The Hope Dealers of Honduras
Late one evening in April 1997, Betsy Hake put down her felt-wrapped Bibles and gift bags and sat down on the curb between two prostitutes. A bilingual missionary from Indiana, she was exhausted from trying to reach the scantily clad women and transvestites around the downtown district of Tegucigalpa, the capital of Honduras.
Hake asked the two, "Is there anybody here who would like to trust Jesus? Who wants to really believe that Jesus can change your life?"
Nancy, who was younger and dressed more conservatively than Vilma, took a closer look at Hake. "Well, okay. I guess I'll do that." After a short discussion, Hake guided Nancy in a prayer of confession.
Encouraged, Hake turned to Vilma.
"I'm so ashamed to tell you this," said Vilma. "Nancy's my daughter. The real reason I went to the streets was because I wanted to give a different life to my child. When she got halfway through high school and saw the kind of money I was making, she followed me here. I can't make her stop!"
Vilma then told Hake that she had been praying silently alongside Nancy for an exit from the streets.
"I finally realized I couldn't do it on my own strength—that I needed Jesus."
That night, Vilma left the streets and never looked back. But when Hake offered Nancy a ride home, she declined. "You know, I would like to do that. But I owe 500 lempira [US$24] on my rent. I really need to make that money." She left in search of her next trick.
At that moment, Hake realized it would take more than reciting the sinner's prayer to persuade prostitutes to leave the sex trade. She decided to reshape her outreach by integrating efforts to overcome the poverty that drives generations of women into prostitution.
Hake launched Jericho Ministries as a faith-based street outreach program. The organization opened a sewing workshop in 1999 where women could gain marketable skills and sell handmade items in Christian community.
In time, Nancy reconciled with her mother and joined the Jericho community. "Within five months we went from those two, mother and daughter, to eight," Hake said. "It's a generational thing. God wanted to reach not just the first generation but that next generation too."
Jericho now includes a private school in Tegucigalpa and a rural residential program. This summer, Jericho opened K-Fe, a coffee shop in the heart of Tegucigalpa where women learn new job skills.
Jericho is just one of dozens of Christian agencies in a country that remains one of the poorest in the region. The Honduran economy is growing at a modest 3 percent in 2013, yet trafficking in drugs and people, gang violence, and corruption are well established.

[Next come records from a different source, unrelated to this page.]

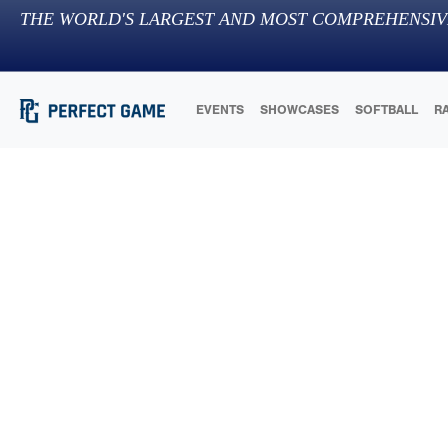
THE WORLD'S LARGEST AND MOST COMPREHENSIV
EVENTS
SHOWCASES
SOFTBALL
R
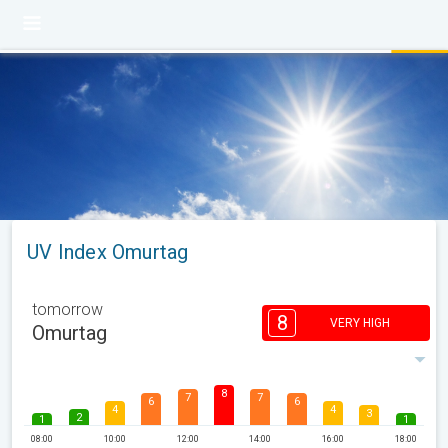
UV Index Omurtag
tomorrow
8
VERY HIGH
Omurtag
8
7
7
6
6
4
4
3
2
1
1
08:00
10:00
12:00
14:00
16:00
18:00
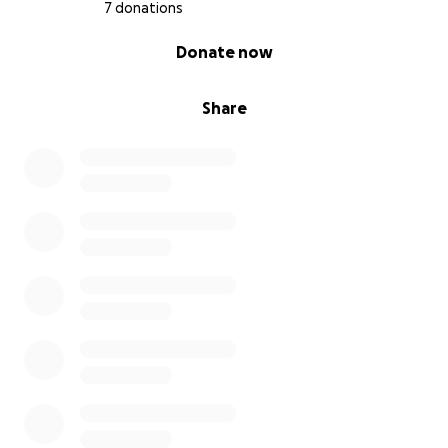
7 donations
With love and gratitude,
Emerson , Gunilla and Amanda
0% complete
Donate now
Share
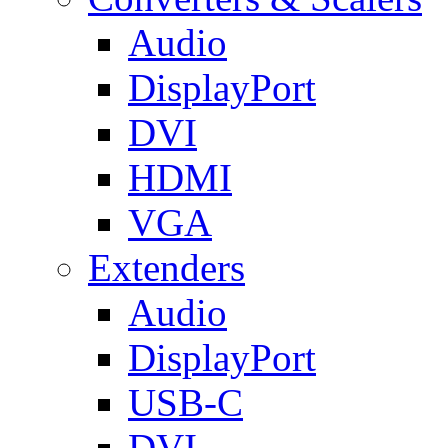
Audio
DisplayPort
DVI
HDMI
VGA
Extenders
Audio
DisplayPort
USB-C
DVI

Honduras has the world's highest murder rate, with 86 homicides for every 100,000 residents in 2012, according to the United Nations. The drug trade spawns much of the bloodshed.
"Honduras is in some ways a failed state," said Joe Eldridge, campus chaplain and a senior adjunct lecturer at the School of International Service at the American University in Washington, D.C. A former missionary, Eldridge focuses on the next generation of Hondurans and their extended families. "I see the future of Honduras in the eyes and the stories of young people who have made a conscious decision that, despite the problems, they are committed to staying."
Like most Latin American countries, Honduras has had a Christian majority for generations. In recent decades, the explosive growth of the Protestant church has been the most significant change in Honduran religion. In the early 1990s, Honduras identified as nearly 97 percent Roman Catholic. According to recent Latinobarómetro research, nearly 50 percent of the population is now Protestant.